**EXCERPTED PASSAGE:**

## Start

They do things differently in Hawes — a market town wedged between the rugged splendour of Wether Fell, Fleet Moss and Stags Fell, deep in the Yorkshire Dales National Park.
When the post office was threatened with closure, instead of moaning and blaming the Government, they simply opened their own. Same with the library — in 2005 they moved it into the local community office, so they could keep it open five and-a-half days a week, instead of just two.
And the dwindling bus service which, by 2011, had become so sporadic it was barely any use. Residents set up their own bus service, The Little White Bus, to meet trains at Garsdale Station and keep the town linked to the rest of the world.
Even the Wensleydale Creamery is owned by the community. Once threatened with closure and the loss of 59 jobs, today it’s a huge, shiny factory producing award-winning cheeses made exclusively from local milk.
They do things differently in Hawes — a market town wedged between the rugged splendour of Wether Fell, Fleet Moss and Stags Fell, deep in the Yorkshire Dales National Park
So, naturally, when the Dale Head petrol station recently faced closure, which would have left locals with a 36-mile round trip up hill and down dales to fill their cars, quad bikes and sheep transporters seven days a week, the townsfolk stepped up.
At the start of the month it became the first community-run petrol station in England, run by part-time staff and volunteers.
This must surely make the town one of Britain’s most self-sufficient communities.
One of the driving forces has been Cllr John Blackie, 69, a relentlessly upbeat chap and a hero in Hawes.
‘Hawes people have never taken “no” for an answer,’ he explains. ‘We’re self-reliant, with a good dose of cussedness, bloody-mindedness and the occasional streak of granite. If someone else isn’t going to help us, we’ll just do it ourselves.’
It’s a good thing, because it’s hard to imagine a community more isolated from the rest of the world.

## End

[Data entries]
## Start

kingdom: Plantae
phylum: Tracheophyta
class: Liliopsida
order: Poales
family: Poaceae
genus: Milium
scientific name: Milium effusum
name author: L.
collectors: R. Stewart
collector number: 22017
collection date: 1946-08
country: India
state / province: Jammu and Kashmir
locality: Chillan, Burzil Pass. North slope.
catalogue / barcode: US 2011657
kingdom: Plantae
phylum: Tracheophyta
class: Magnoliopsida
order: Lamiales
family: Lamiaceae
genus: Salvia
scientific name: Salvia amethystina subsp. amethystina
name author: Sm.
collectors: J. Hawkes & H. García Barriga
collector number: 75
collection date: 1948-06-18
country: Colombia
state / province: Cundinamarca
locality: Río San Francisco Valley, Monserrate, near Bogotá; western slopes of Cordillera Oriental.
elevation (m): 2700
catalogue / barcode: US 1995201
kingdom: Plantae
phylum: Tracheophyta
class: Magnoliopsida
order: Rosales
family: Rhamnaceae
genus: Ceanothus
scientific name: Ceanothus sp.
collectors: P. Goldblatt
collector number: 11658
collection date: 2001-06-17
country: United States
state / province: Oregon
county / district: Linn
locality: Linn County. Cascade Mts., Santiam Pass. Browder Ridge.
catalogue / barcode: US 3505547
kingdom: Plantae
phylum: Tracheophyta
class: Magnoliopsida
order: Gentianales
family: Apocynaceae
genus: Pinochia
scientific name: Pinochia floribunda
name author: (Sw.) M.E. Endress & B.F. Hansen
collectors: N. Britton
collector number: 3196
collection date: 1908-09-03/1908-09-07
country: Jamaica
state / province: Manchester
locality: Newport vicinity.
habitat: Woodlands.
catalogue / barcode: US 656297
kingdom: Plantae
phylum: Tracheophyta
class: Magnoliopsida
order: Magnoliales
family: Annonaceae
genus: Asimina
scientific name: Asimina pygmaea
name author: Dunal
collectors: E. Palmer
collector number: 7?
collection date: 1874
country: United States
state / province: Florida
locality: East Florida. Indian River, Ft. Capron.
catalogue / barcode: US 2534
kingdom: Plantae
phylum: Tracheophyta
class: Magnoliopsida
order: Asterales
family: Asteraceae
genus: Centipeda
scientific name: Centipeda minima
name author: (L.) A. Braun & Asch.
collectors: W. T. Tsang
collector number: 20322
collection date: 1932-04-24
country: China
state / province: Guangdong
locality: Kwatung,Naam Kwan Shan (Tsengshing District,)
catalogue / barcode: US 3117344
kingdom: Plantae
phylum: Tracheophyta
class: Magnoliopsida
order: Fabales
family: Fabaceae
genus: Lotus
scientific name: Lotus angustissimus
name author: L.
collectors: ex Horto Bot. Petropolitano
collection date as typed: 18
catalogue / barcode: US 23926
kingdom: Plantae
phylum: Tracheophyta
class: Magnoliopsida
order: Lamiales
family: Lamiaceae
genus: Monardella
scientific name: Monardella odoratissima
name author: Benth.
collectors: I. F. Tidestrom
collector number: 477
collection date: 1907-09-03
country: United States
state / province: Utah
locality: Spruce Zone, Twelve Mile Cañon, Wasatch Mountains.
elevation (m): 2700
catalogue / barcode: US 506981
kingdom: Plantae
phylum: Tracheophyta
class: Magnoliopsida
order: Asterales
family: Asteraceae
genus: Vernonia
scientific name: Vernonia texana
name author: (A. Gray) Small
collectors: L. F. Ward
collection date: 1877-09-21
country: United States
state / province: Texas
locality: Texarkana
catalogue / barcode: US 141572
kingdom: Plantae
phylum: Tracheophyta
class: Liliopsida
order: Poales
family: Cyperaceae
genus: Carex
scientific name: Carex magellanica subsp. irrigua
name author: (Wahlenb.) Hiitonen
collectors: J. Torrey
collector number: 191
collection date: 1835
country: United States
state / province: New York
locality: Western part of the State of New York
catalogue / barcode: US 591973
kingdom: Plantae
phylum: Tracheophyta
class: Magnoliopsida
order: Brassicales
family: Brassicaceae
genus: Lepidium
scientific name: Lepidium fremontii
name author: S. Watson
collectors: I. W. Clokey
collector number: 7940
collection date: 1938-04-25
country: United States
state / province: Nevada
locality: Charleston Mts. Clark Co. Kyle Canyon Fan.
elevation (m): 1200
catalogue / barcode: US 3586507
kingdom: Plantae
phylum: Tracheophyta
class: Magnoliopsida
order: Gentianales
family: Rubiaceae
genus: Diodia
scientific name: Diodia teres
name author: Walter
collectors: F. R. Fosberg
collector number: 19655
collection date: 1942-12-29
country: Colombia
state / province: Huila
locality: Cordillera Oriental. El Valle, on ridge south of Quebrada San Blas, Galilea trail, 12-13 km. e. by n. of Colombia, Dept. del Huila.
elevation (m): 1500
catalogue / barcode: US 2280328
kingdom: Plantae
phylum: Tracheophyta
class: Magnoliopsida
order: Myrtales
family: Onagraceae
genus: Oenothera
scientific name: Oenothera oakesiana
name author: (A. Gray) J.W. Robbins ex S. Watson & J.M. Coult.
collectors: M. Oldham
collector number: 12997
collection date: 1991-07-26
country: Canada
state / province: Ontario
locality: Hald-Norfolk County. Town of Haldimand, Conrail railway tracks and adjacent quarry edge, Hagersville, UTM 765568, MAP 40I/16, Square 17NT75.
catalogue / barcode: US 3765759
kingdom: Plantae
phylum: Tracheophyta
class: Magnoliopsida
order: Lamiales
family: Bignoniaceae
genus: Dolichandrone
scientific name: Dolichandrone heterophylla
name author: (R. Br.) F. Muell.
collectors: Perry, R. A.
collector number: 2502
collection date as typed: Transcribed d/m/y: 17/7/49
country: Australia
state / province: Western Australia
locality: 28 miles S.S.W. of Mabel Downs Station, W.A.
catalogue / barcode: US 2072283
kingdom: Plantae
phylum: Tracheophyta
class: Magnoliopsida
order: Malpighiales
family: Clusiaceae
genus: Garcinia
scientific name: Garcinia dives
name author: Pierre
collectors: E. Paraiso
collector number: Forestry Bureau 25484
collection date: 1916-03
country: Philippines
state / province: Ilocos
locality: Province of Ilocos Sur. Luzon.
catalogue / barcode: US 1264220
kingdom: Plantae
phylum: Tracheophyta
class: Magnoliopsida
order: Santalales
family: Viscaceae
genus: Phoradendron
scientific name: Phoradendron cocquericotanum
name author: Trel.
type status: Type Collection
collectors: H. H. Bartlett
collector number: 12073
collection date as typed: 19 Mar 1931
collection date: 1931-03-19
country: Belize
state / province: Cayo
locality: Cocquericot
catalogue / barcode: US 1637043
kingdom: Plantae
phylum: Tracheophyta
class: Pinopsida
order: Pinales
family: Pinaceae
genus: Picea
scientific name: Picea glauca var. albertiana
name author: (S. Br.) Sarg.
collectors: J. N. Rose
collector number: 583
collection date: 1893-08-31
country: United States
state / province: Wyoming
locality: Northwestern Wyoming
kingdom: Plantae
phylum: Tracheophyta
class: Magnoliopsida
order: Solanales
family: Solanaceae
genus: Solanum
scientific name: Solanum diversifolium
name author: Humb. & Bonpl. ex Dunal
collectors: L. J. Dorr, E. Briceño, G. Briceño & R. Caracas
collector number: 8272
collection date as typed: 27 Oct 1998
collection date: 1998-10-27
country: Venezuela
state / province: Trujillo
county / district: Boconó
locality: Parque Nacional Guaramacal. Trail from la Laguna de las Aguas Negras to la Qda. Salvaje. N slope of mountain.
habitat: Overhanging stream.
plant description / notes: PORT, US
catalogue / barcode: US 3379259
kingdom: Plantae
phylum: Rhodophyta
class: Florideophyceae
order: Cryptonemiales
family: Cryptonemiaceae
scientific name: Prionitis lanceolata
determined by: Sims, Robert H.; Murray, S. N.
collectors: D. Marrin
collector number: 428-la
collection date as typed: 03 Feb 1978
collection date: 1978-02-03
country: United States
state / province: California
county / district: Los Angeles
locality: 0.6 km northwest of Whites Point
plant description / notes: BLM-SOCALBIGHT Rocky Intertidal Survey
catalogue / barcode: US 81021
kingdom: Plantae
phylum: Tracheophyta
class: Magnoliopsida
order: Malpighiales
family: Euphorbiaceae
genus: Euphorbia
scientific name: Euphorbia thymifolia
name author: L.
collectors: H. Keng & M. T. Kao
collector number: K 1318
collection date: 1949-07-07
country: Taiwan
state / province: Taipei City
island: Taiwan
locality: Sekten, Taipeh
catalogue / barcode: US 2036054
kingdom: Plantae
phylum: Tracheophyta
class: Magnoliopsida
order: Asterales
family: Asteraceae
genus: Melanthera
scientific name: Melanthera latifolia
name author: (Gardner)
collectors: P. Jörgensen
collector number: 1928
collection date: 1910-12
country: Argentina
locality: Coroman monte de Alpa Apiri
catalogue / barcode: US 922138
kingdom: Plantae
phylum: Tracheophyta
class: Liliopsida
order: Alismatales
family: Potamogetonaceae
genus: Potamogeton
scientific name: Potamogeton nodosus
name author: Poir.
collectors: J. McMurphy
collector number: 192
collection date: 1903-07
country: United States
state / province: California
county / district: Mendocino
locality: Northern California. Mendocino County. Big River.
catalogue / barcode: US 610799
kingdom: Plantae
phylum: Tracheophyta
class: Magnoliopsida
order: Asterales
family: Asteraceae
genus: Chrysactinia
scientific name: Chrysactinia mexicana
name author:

## End

**TASKS TO COMPLETE:**
a) Edit the Hawes article from "At the start" down to "most self-sufficient communities.", putting "local residents" in place of "volunteers".
b) Render the catalog entries from the line containing "genus: Picea" down to the line containing "order: Cryptonemiales", both included, as a Markdown table with the columns Row and Line. Give each line a row number and omit blank lines.

**RESPONSES:**
a)
At the start of the month it became the first community-run petrol station in England, run by part-time staff and local residents.
This must surely make the town one of Britain’s most self-sufficient communities.

b)
| Row | Line |
|---|---|
| 1 | genus: Picea |
| 2 | scientific name: Picea glauca var. albertiana |
| 3 | name author: (S. Br.) Sarg. |
| 4 | collectors: J. N. Rose |
| 5 | collector number: 583 |
| 6 | collection date: 1893-08-31 |
| 7 | country: United States |
| 8 | state / province: Wyoming |
| 9 | locality: Northwestern Wyoming |
| 10 | kingdom: Plantae |
| 11 | phylum: Tracheophyta |
| 12 | class: Magnoliopsida |
| 13 | order: Solanales |
| 14 | family: Solanaceae |
| 15 | genus: Solanum |
| 16 | scientific name: Solanum diversifolium |
| 17 | name author: Humb. & Bonpl. ex Dunal |
| 18 | collectors: L. J. Dorr, E. Briceño, G. Briceño & R. Caracas |
| 19 | collector number: 8272 |
| 20 | collection date as typed: 27 Oct 1998 |
| 21 | collection date: 1998-10-27 |
| 22 | country: Venezuela |
| 23 | state / province: Trujillo |
| 24 | county / district: Boconó |
| 25 | locality: Parque Nacional Guaramacal. Trail from la Laguna de las Aguas Negras to la Qda. Salvaje. N slope of mountain. |
| 26 | habitat: Overhanging stream. |
| 27 | plant description / notes: PORT, US |
| 28 | catalogue / barcode: US 3379259 |
| 29 | kingdom: Plantae |
| 30 | phylum: Rhodophyta |
| 31 | class: Florideophyceae |
| 32 | order: Cryptonemiales |